[DATA LISTING — start]

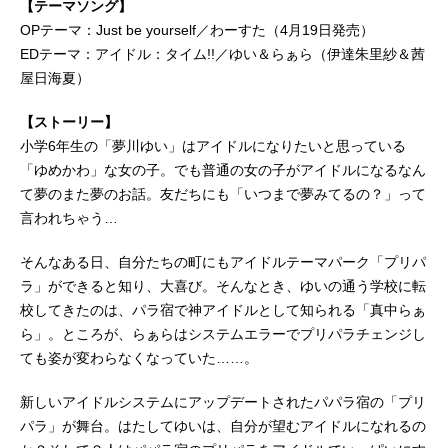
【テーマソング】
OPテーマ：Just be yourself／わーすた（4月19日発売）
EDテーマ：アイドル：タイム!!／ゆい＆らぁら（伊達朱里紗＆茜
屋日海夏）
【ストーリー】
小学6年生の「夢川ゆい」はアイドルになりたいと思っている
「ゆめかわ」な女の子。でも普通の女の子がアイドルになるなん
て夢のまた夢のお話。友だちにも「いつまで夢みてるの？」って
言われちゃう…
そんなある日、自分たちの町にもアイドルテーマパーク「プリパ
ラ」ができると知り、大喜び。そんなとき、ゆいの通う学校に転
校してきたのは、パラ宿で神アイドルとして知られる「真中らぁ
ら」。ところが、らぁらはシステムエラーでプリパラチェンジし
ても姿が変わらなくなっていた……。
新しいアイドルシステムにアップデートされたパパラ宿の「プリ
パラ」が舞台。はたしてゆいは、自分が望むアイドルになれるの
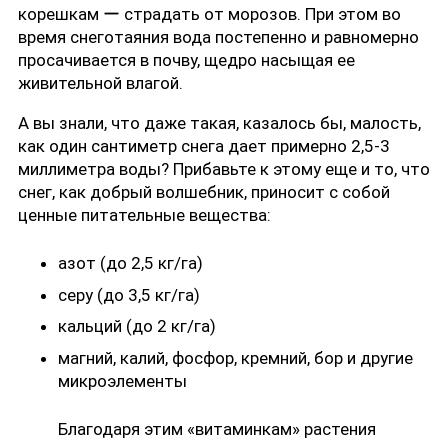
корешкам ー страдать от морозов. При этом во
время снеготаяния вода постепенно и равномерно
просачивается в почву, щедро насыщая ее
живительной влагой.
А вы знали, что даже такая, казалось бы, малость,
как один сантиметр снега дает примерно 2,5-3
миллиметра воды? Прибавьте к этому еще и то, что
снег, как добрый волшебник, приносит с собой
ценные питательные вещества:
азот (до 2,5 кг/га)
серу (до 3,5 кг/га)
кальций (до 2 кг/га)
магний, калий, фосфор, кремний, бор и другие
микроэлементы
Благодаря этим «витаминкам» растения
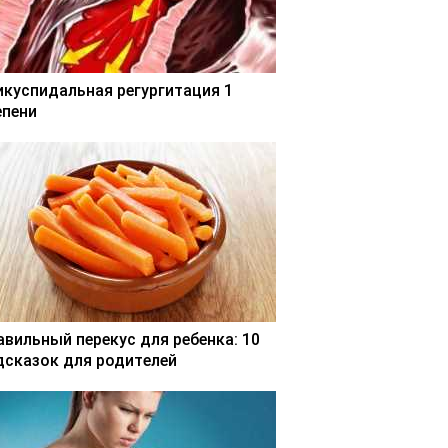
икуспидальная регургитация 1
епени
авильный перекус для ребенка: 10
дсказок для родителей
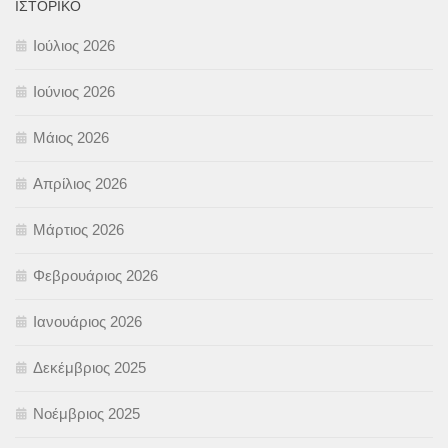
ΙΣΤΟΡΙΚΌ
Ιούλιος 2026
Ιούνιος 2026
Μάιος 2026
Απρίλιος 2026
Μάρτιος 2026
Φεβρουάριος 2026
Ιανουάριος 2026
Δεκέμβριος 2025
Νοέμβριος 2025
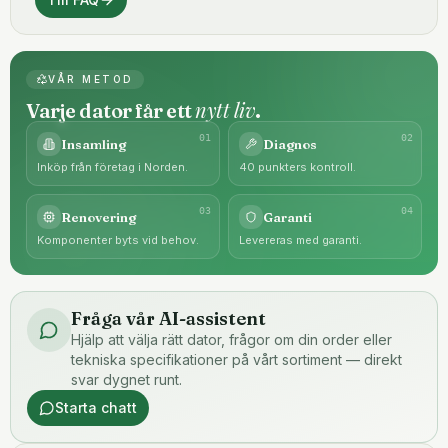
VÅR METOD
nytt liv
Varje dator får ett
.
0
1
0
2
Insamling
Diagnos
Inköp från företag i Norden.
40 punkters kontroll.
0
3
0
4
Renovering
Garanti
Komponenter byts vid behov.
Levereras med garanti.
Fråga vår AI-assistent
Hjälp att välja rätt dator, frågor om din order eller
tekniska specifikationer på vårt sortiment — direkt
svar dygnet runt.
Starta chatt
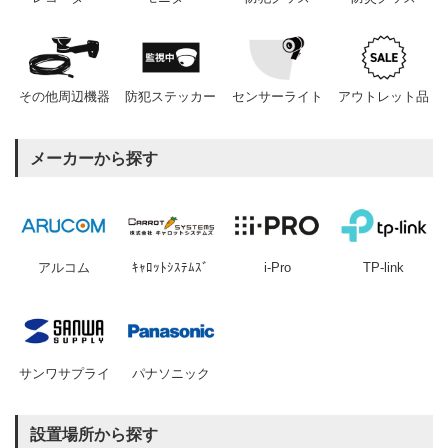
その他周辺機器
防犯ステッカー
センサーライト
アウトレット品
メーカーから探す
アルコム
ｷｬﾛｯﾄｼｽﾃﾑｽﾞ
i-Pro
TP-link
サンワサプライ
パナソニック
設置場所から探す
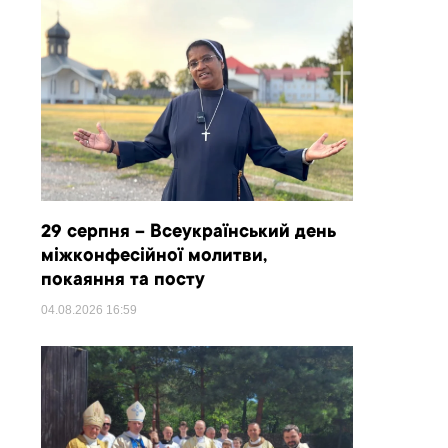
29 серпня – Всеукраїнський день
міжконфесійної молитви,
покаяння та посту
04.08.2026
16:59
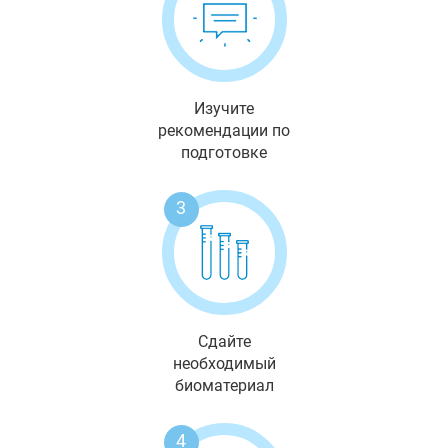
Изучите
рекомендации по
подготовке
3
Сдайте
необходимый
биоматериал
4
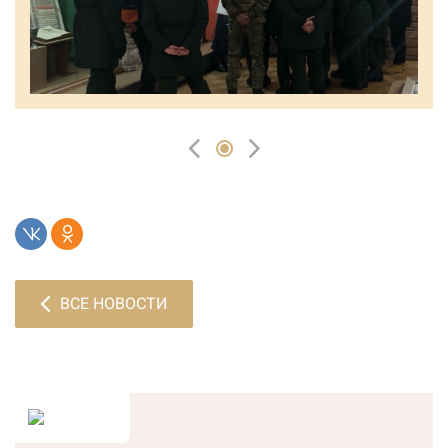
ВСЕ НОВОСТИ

[DATA LISTING — finish]

WHAT YOU WILL DO: Rewrite the text of all the records above with "2026" switched to "2027" and nothing else changed. Omit the pictures from your answer.

YOUR SOLUTION:
【テーマソング】
OPテーマ：Just be yourself／わーすた（4月19日発売）
EDテーマ：アイドル：タイム!!／ゆい＆らぁら（伊達朱里紗＆茜
屋日海夏）
【ストーリー】
小学6年生の「夢川ゆい」はアイドルになりたいと思っている
「ゆめかわ」な女の子。でも普通の女の子がアイドルになるなん
て夢のまた夢のお話。友だちにも「いつまで夢みてるの？」って
言われちゃう…
そんなある日、自分たちの町にもアイドルテーマパーク「プリパ
ラ」ができると知り、大喜び。そんなとき、ゆいの通う学校に転
校してきたのは、パラ宿で神アイドルとして知られる「真中らぁ
ら」。ところが、らぁらはシステムエラーでプリパラチェンジし
ても姿が変わらなくなっていた……。
新しいアイドルシステムにアップデートされたパパラ宿の「プリ
パラ」が舞台。はたしてゆいは、自分が望むアイドルになれるの
корешкам ー страдать от морозов. При этом во
время снеготаяния вода постепенно и равномерно
просачивается в почву, щедро насыщая ее
живительной влагой.
А вы знали, что даже такая, казалось бы, малость,
как один сантиметр снега дает примерно 2,5-3
миллиметра воды? Прибавьте к этому еще и то, что
снег, как добрый волшебник, приносит с собой
ценные питательные вещества:
азот (до 2,5 кг/га)
серу (до 3,5 кг/га)
кальций (до 2 кг/га)
магний, калий, фосфор, кремний, бор и другие
микроэлементы
Благодаря этим «витаминкам» растения
икуспидальная регургитация 1
епени
авильный перекус для ребенка: 10
дсказок для родителей
ΙΣΤΟΡΙΚΌ
Ιούλιος 2027
Ιούνιος 2027
Μάιος 2027
Απρίλιος 2027
Μάρτιος 2027
Φεβρουάριος 2027
Ιανουάριος 2027
Δεκέμβριος 2025
Νοέμβριος 2025
VÅR METOD
nytt liv
Varje dator får ett
.
0
1
0
2
Insamling
Diagnos
Inköp från företag i Norden.
40 punkters kontroll.
0
3
0
4
Renovering
Garanti
Komponenter byts vid behov.
Levereras med garanti.
Fråga vår AI-assistent
Hjälp att välja rätt dator, frågor om din order eller
tekniska specifikationer på vårt sortiment — direkt
svar dygnet runt.
Starta chatt
その他周辺機器
防犯ステッカー
センサーライト
アウトレット品
メーカーから探す
アルコム
ｷｬﾛｯﾄｼｽﾃﾑｽﾞ
i-Pro
TP-link
サンワサプライ
パナソニック
設置場所から探す
29 серпня – Всеукраїнський день
міжконфесійної молитви,
покаяння та посту
04.08.2027
16:59
Изучите
рекомендации по
подготовке
3
Сдайте
необходимый
биоматериал
4
ВСЕ НОВОСТИ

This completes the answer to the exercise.